┌─ DATA FOR THIS TASK

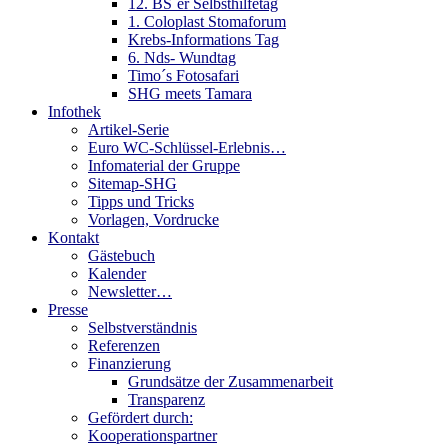
12. BS´er Selbsthilfetag
1. Coloplast Stomaforum
Krebs-Informations Tag
6. Nds- Wundtag
Timo´s Fotosafari
SHG meets Tamara
Infothek
Artikel-Serie
Euro WC-Schlüssel-Erlebnis…
Infomaterial der Gruppe
Sitemap-SHG
Tipps und Tricks
Vorlagen, Vordrucke
Kontakt
Gästebuch
Kalender
Newsletter…
Presse
Selbstverständnis
Referenzen
Finanzierung
Grundsätze der Zusammenarbeit
Transparenz
Gefördert durch:
Kooperationspartner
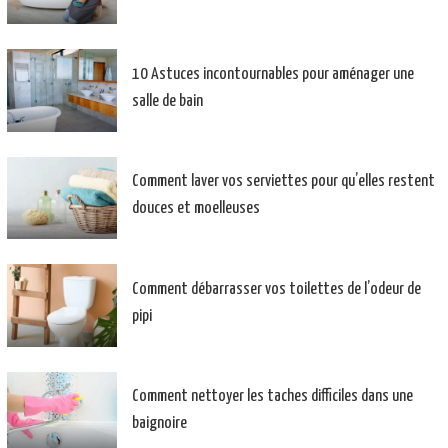
10 Astuces incontournables pour aménager une
salle de bain
Comment laver vos serviettes pour qu’elles restent
douces et moelleuses
Comment débarrasser vos toilettes de l’odeur de
pipi
Comment nettoyer les taches difficiles dans une
baignoire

└─

### [EXERCISE]
Recast the text lines from all of the records above as a Markdown table with the columns "No." and "Line". Number each row, skip blank lines, and leave the pictures out.

### [YOUR SOLUTION]
| No. | Line |
|---|---|
| 1 | 12. BS´er Selbsthilfetag |
| 2 | 1. Coloplast Stomaforum |
| 3 | Krebs-Informations Tag |
| 4 | 6. Nds- Wundtag |
| 5 | Timo´s Fotosafari |
| 6 | SHG meets Tamara |
| 7 | Infothek |
| 8 | Artikel-Serie |
| 9 | Euro WC-Schlüssel-Erlebnis… |
| 10 | Infomaterial der Gruppe |
| 11 | Sitemap-SHG |
| 12 | Tipps und Tricks |
| 13 | Vorlagen, Vordrucke |
| 14 | Kontakt |
| 15 | Gästebuch |
| 16 | Kalender |
| 17 | Newsletter… |
| 18 | Presse |
| 19 | Selbstverständnis |
| 20 | Referenzen |
| 21 | Finanzierung |
| 22 | Grundsätze der Zusammenarbeit |
| 23 | Transparenz |
| 24 | Gefördert durch: |
| 25 | Kooperationspartner |
| 26 | 10 Astuces incontournables pour aménager une |
| 27 | salle de bain |
| 28 | Comment laver vos serviettes pour qu’elles restent |
| 29 | douces et moelleuses |
| 30 | Comment débarrasser vos toilettes de l’odeur de |
| 31 | pipi |
| 32 | Comment nettoyer les taches difficiles dans une |
| 33 | baignoire |